Design detection poses the question, is it possible and, if yes, when is it so, to detect a posteriori traces of purposive intelligent agency in an observed arbitrary configuration of matter given this configuration only. In particular, design detection can be applied to biosystems.

Biosystems can adapt to evironments by computing the best (or near-best) states given code mutations, drift and recombinations (in cases of sexual reproduction) acted upon by natual selection. However, how statistically plausible this mechanism is, in terms of generating a particular bio-function, is an open question.

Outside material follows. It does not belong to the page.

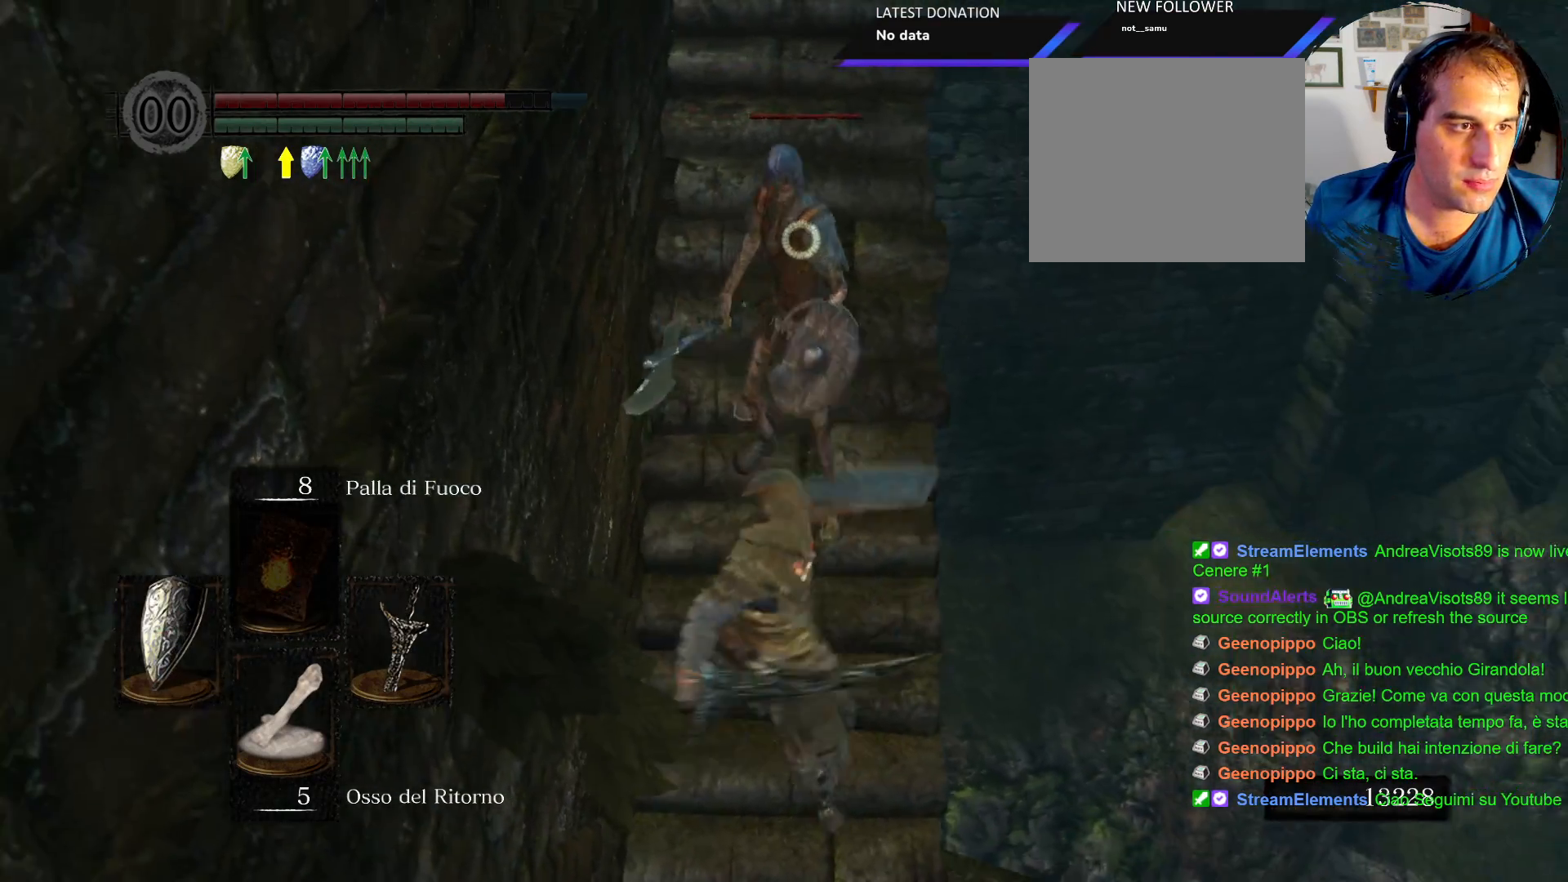
{"dt_ms": 500, "buttons": [], "left_stick": "center", "right_stick": "center", "events": []}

In other words, ID maintains that based on statistical analysis of configuration patterns in some cases it is possible to detect traces of intelligent actions just by looking at properties of these configuration, similar to the Turing test:
  • The Turing Test:
    • Sender: a computer program or human;
    • Receiver: a human;
    • A positive (for the receiver) outcome: based on an analysis of responses it is possible to tell the human from the computer.
  • Design Detection:
    • Sender: a biosystem {random variation + natural selection} or an intelligent actor generating new functionality;
    • Receiver: the researcher;
    • Positive outcome: based on statistical analysis of possible configurations and on the properties of a given configuration, the researcher is able to detect (with a given probability) that the sender was an intelligent actor. The necessary condition for the positive outcome, for a given probability of the assertion being true, is that the amount of functional information, associated with the observed configuration (see here) exceeds an independently estimated threshold value. This threshold value corresponds to spontaneous/law-like factors acting alone and is computed based on an analysis of the probabilistic resources of the system. The justification for the introduction of an extra candidate source of biological novelty, an intelligent actor, is the statistical implausibility of non-intelligent factors contributing alone to the generation of large enough quantities of functional information (see e.g. here).